I take a look at common economic indicators once a quarter or so publicly, usually at the end of each quarter. Now that the UK has voted to leave the EU – and the ensuing economic shock has hit – I thought it would be a good time to examine those indicators again. A couple of days in the market have let the dust settle a little. For reference, here’s where we were at the beginning of 2016.
We begin with the Dow Jones industrial average, which has taken a 900 point haircut.
Even though the index is down significantly, it’s still significantly above where it was earlier this year.
We see similar with the S&P 500:
The past few days have not been kind, but in the bigger picture, there’s still no reason for panic.
We see a sharper impact to the NASDAQ:
This is more telling; the Dow Jones and S&P 500 tend to be perspectives on Big Business, whereas the NASDAQ is more inclusive of smaller publicly-traded companies. Thus, we see the Brexit impact magnified more.
The CBOE Volatility Index, or VIX, shows the panic well:
Instead of actual prices, the VIX shows how much volatility is in the market. The more uncertainty, the higher the VIX. While high, the VIX is nowhere near where it was during the 2007-2008 Great Recession.
30 Day LIBOR
We look next at LIBOR, the London Interbank Offering Rate. This is the rate which banks charge each other to borrow or lend money for a 30 day period. The higher LIBOR is, the more uncertain banks are of the immediate financial future, because they’d prefer to hold onto cash.
30 Day LIBOR is higher than average, but hasn’t spiked during the Brexit events as we might have expected.
90 Day LIBOR
We see a similar pattern in 90 Day LIBOR, the rate banks charge each other to borrow or lend money for a 90 day period:
The overall conclusion we can draw from interbank lending is that while there’s uncertainty, it’s not the crippling influence we’ve seen in the past.
One of the true bellwethers, the Baltic Dry Index is the price of shipping goods via container ship.
We see that BDI barely moved in the wake of Brexit. This is an indicator we should keep an eye on in the weeks and months to come, but it’s a good sign that companies didn’t immediately cancel plans to ship things.
Where we see market moves is in the panic zone: gold. Gold is known for high volatility during uncertain times, and it does not disappoint:
Gold spiked to over $1,322 per ounce. Given current economic conditions, once the panic wears off, expect it to return to recent levels, unless the global financial system endures more shocks.
We see, in the early days, lots of panic.

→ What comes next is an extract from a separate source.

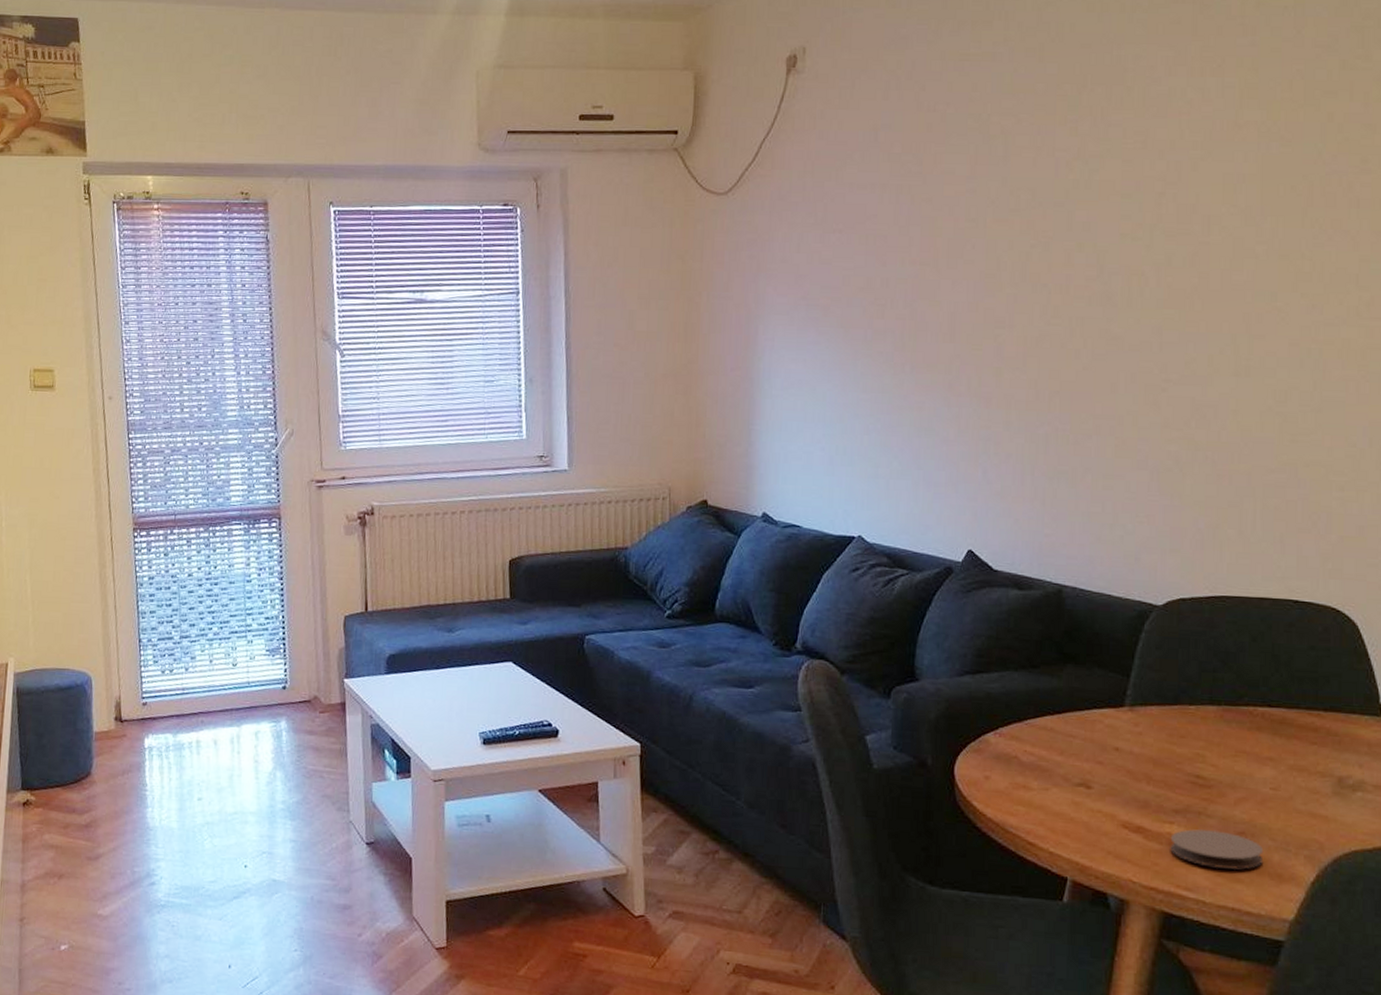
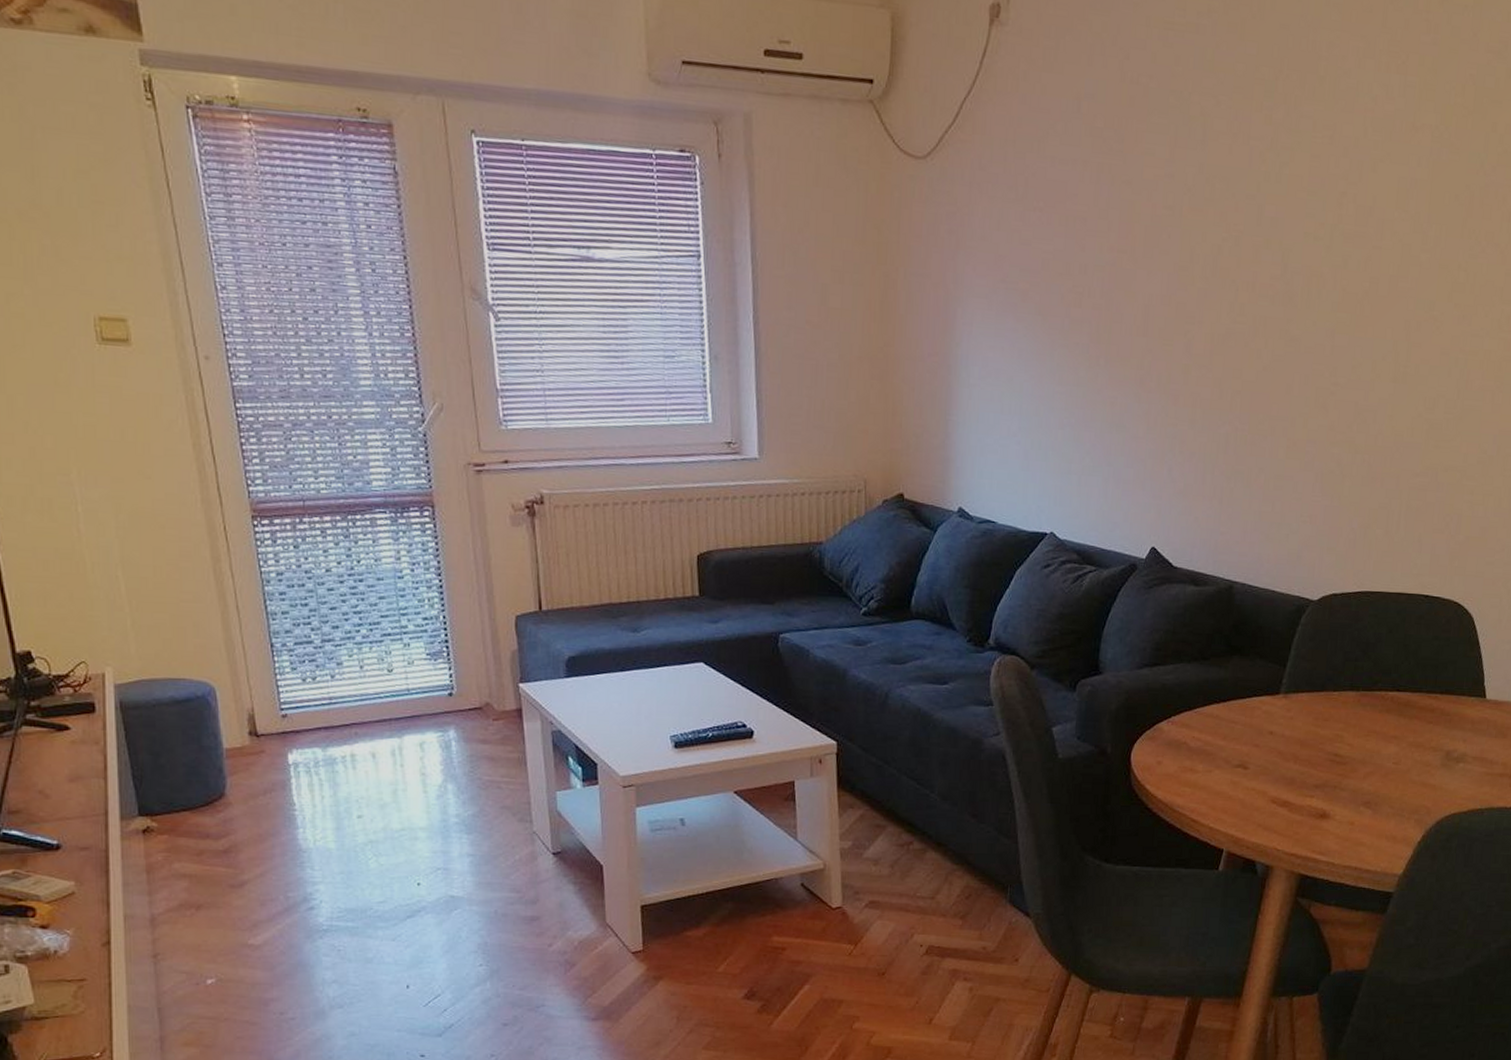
coaster: present [1170,829,1262,870] -> none [1309,801,1383,834]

However, much of the panic is unwarranted when we look at the bigger picture of where markets were in earlier 2016. The fundamental underpinnings are still strong.
Should Brexit continue on – and there’s debate about that – then we can expect shocks to the market down the road, once the separate is truly underway. However, as of right now, only panic is fueling major market moves. Your best bet is to wait a little longer to see what else emerges. There may be legitimate cause for concern, but we have to wait until the dust from the panic cloud clears to truly see what our risk exposure is.